Last week, Trump said in an interview on Fox Business that he’s “looking at” Chinese companies that trade on ⁦the NYSE and Nasdaq exchanges but do not follow U.S. accounting rules. Still, he said that cracking down could backfire and simply result in the firms moving to exchanges in London or Hong Kong.

While not technically part of the government, the PCAOB is overseen by the Securities and Exchange Commission. The ability to inspect audits of Chinese firms that list in the U.S. is certain to come up at a roundtable that the SEC is holding July 9 on risks of investing in China and other emerging markets.

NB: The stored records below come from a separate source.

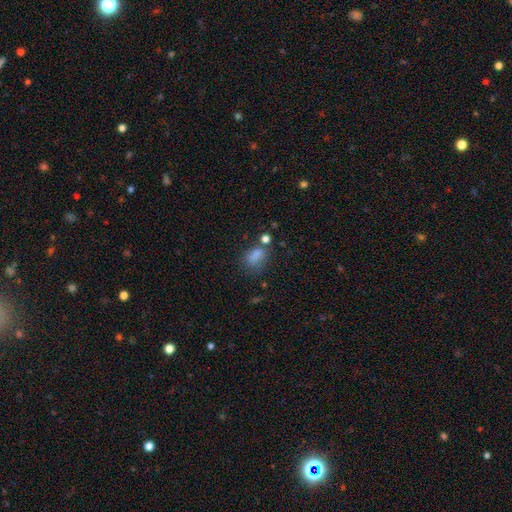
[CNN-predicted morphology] A smooth galaxy with no disk features (79%) that is in between round and cigar-shaped (77%).

Vote fractions:
- Smooth or featured? smooth: 79% / star or artifact: 13% / featured or disk: 8%
- How rounded? in between: 77% / round: 20% / cigar-shaped: 3%
- Merging? none: 50% / minor disturbance: 23% / merger: 15% / major disturbance: 13%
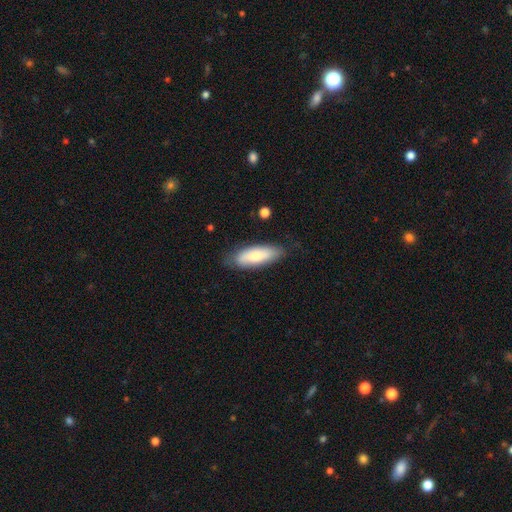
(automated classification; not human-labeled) Smooth or featured? smooth (73%)
How rounded? in between (68%)
Merging? none (77%)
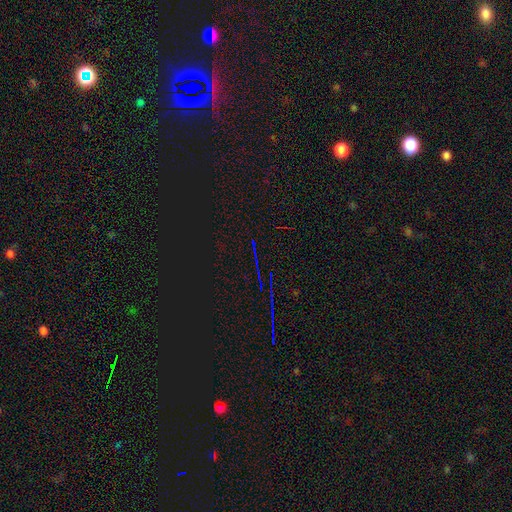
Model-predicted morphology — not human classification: Smooth or featured? Predicted: star or artifact (p=0.84).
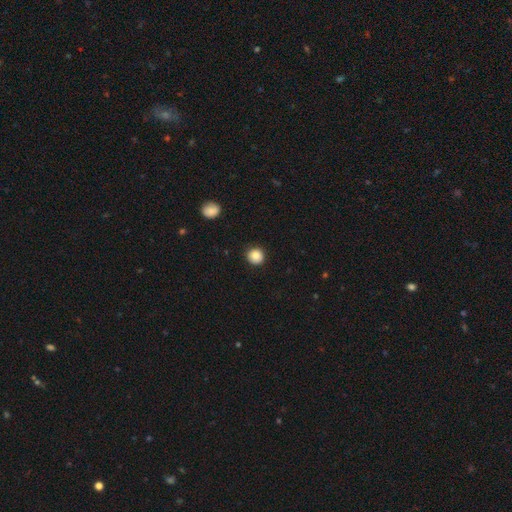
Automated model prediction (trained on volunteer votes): Smooth or featured: smooth — 85% (star or artifact — 9%)
How rounded: round — 93% (in between — 6%)
Merging: none — 90% (minor disturbance — 7%)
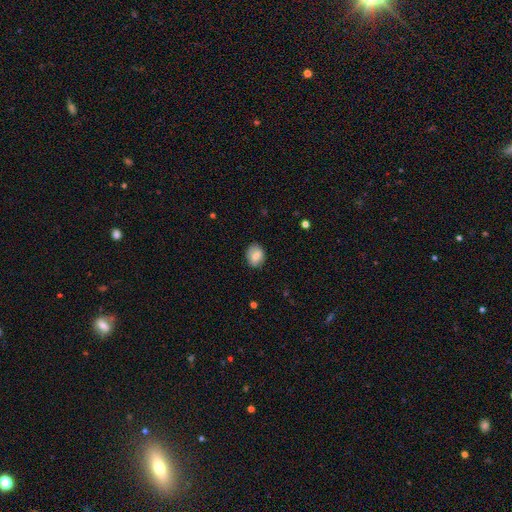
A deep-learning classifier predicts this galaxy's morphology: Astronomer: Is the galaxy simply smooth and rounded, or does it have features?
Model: smooth — 76%.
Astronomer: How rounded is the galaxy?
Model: in between — 58% (runner-up: round, 40%).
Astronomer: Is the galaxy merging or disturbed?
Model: none — 82%.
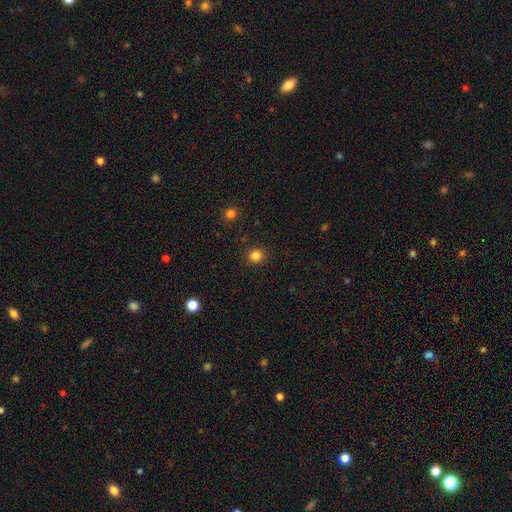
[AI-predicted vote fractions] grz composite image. It shows a smooth galaxy with no disk features (83%) that is round (92%). Merging: none (91%).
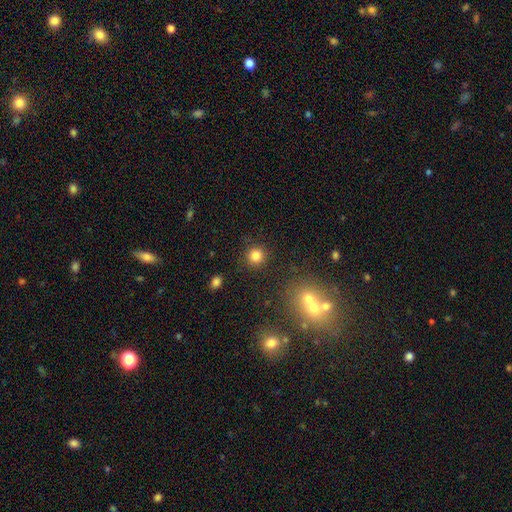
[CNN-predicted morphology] A smooth galaxy with no disk features (82%) that is round (92%). Merging: none (87%).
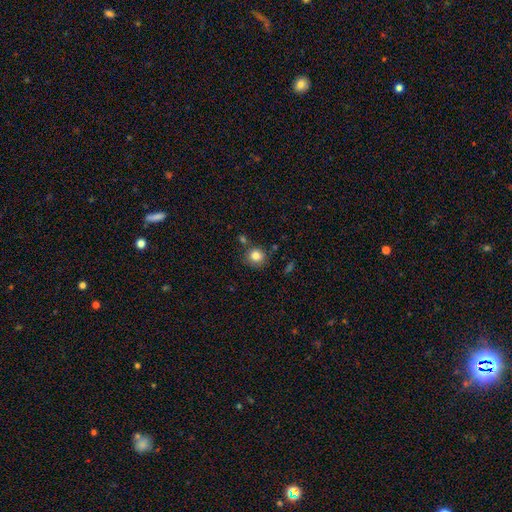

Senators Kevin Cramer, Tom Cotton, Bob Menendez, Marco Rubio and Rick Scott are also sponsors of the bill. Rubio applauded the passage of the Kennedy-Van Hollen bill and said it incorporated aspects of a similar bill he introduced last year.

“I was proud to work with Senator Kennedy on this important legislation that would protect American retail investors and pensioners from risky investments in fraudulent, opaque Chinese companies that are listed on U.S. exchanges and trade on over-the-counter markets,” Rubio said in a statement. “If Chinese companies want access to the U.S. capital markets, they must comply with American laws and regulations for financial transparency and accountability.”

According to the SEC, 224 U.S.-listed companies representing more than $1.8 trillion in combined market capitalization are located in countries where there are obstacles to PCAOB inspections of the kind this legislation mandates.